» **Aufgabe A**
Bearbeite den Teil der Datensätze, der mit der Zeile mit „scientific name: Talpa europaea“ beginnt und bis zum Ende der Datensätze reicht. Gib ihn wieder und ersetze dabei „common name“ durch „Trivialname“, ohne sonst etwas zu ändern.

» **Ausgangsdokument**
────────────────────

Das Militär der lateinamerikanischen Staaten ist damit in neuer Weise gefordert. Zuerst und vor allem nach innen als verlässlicher Garant stabiler Staatlichkeit, der weder ‚herrschaftsfreie Zonen‘ noch falsche nationale ‚Freiräume‘ zulässt. So mahnt Washington die Aufhebung der für eine effektive Volkskontrolle völlig unzweckmäßigen Trennung zwischen militärischen und polizeilichen Aufgaben an,[29] entbindet die Militärkräfte damit ausdrücklich von dem Gebot innerer Zurückhaltung und kümmert sich um die entsprechenden Fähigkeiten zum Zuschlagen gegen antiamerikanische Umtriebe, sei es in Form organisierten Verbrechens, sozialen Aufruhrs oder drohender politischer Massenbewegungen. Die Militärhilfe wird intensiviert, US-Militärs organisieren die Einübung in Antidrogenkampf und Niederschlagung ethnischer Konflikte. Die immer schon fest institutionalisierte Ausbildung lateinamerikanischer Militärs in den USA wird wieder verstärkt; so zieht das Pentagon sich verlässliche Figuren in den Armeen der Partnerländer heran, die sich nicht nur bestens auf ihr Handwerk verstehen, sondern auch wissen, in welchem Geiste sie es zu verrichten haben, also für den politischen Willen zur gewaltsamen Bereinigung nationaler Sicherheitsrisiken einstehen, in diesem Sinne nötigenfalls auch ihre gewählten Regierungen auf den richtigen Weg bringen oder im Ernstfall gegen die zivilen Instanzen ihrer Nation den Sicherheitsbedarf der USA bedienen.[30]
Grenzüberschreitende Aufgaben sind für eine personell und technisch derart auf den neuesten Stand gebrachte Latino-Armee auch vorgesehen: Ordentlich funktionierende Staaten sollen sich, von Washington in die entsprechende ‚zwischenstaatliche Kooperation‘ eingebunden, um Nachbarländer kümmern, deren Regierende sei es aus Unvermögen, sei es aus mangelndem Einsatzwillen die verlangte flächendeckende Ordnung nicht hinkriegen, und denen auf die Beine helfen.[31] Für die allfälligen Interventionen, die nach dem Drehbuch der USA so unterschiedliche Fälle wie den Kampf gegen Drogenhandel und andere amerikafeindliche Umtriebe, die Betreuung ungefestigter Staatengebilde wie Haiti und am Ende auch den besagten Schutz der Demokratie gegen Staatsstreiche betreffen, verfolgt Washington das Projekt einer von mehreren Staaten gebildeten festen Eingreiftruppe unter US-Führung mit Brasilien und Argentinien in der Rolle privilegierter Beteiligter, die dafür Unterstützung bei ihrer nationalen Aufrüstung geboten bekommen. So betreiben die Verantwortlichen in Washington mit ihren Schritten zu einer ‚neuen Sicherheitsarchitektur‘ auch die Scheidung zwischen Nationen, deren Militär erst einmal im Innern den Kampf gegen die Gesetzlosigkeit zu gewinnen hat, und anderen, deren bewaffnete Macht für den komplexen Aufsichtsbedarf der ganzen Region gefordert ist und gefördert wird.

────────────────────

» **Datenauszug**
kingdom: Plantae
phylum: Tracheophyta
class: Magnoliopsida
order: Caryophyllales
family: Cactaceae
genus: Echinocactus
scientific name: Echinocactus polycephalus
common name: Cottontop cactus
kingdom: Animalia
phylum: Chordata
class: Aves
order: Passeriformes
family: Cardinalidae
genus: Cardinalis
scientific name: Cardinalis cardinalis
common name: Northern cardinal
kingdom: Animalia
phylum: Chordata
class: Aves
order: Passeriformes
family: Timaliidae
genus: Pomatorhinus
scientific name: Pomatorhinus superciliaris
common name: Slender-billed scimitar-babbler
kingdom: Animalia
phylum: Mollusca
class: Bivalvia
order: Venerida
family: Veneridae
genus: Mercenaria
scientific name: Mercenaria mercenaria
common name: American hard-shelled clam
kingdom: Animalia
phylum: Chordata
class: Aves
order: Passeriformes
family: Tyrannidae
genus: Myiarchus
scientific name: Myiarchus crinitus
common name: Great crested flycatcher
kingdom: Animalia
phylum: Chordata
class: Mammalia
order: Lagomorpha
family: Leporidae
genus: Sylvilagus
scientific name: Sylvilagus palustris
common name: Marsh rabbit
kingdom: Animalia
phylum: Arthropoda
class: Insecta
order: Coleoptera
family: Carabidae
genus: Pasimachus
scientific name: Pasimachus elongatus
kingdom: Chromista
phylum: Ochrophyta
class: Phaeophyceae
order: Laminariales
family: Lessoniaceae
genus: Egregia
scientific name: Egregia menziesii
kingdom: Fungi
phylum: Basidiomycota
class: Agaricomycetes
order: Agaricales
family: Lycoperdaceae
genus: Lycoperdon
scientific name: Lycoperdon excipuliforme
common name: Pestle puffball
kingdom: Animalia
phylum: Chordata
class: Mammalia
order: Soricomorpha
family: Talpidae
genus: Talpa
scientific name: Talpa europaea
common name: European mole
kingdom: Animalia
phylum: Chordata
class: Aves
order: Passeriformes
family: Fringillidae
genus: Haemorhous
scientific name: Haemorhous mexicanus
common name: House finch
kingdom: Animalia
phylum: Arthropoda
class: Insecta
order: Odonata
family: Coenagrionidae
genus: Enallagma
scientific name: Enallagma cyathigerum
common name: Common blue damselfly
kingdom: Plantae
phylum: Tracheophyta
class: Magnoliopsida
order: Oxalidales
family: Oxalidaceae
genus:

────────────────────

» **Aufgabe B**
Welche beiden Staaten sollen laut Ausgangsdokument in der geplanten Eingreiftruppe unter US-Führung privilegierte Beteiligte sein?

» **Antwort A**
scientific name: Talpa europaea
Trivialname: European mole
kingdom: Animalia
phylum: Chordata
class: Aves
order: Passeriformes
family: Fringillidae
genus: Haemorhous
scientific name: Haemorhous mexicanus
Trivialname: House finch
kingdom: Animalia
phylum: Arthropoda
class: Insecta
order: Odonata
family: Coenagrionidae
genus: Enallagma
scientific name: Enallagma cyathigerum
Trivialname: Common blue damselfly
kingdom: Plantae
phylum: Tracheophyta
class: Magnoliopsida
order: Oxalidales
family: Oxalidaceae
genus:

» **Antwort B**
Brasilien und Argentinien.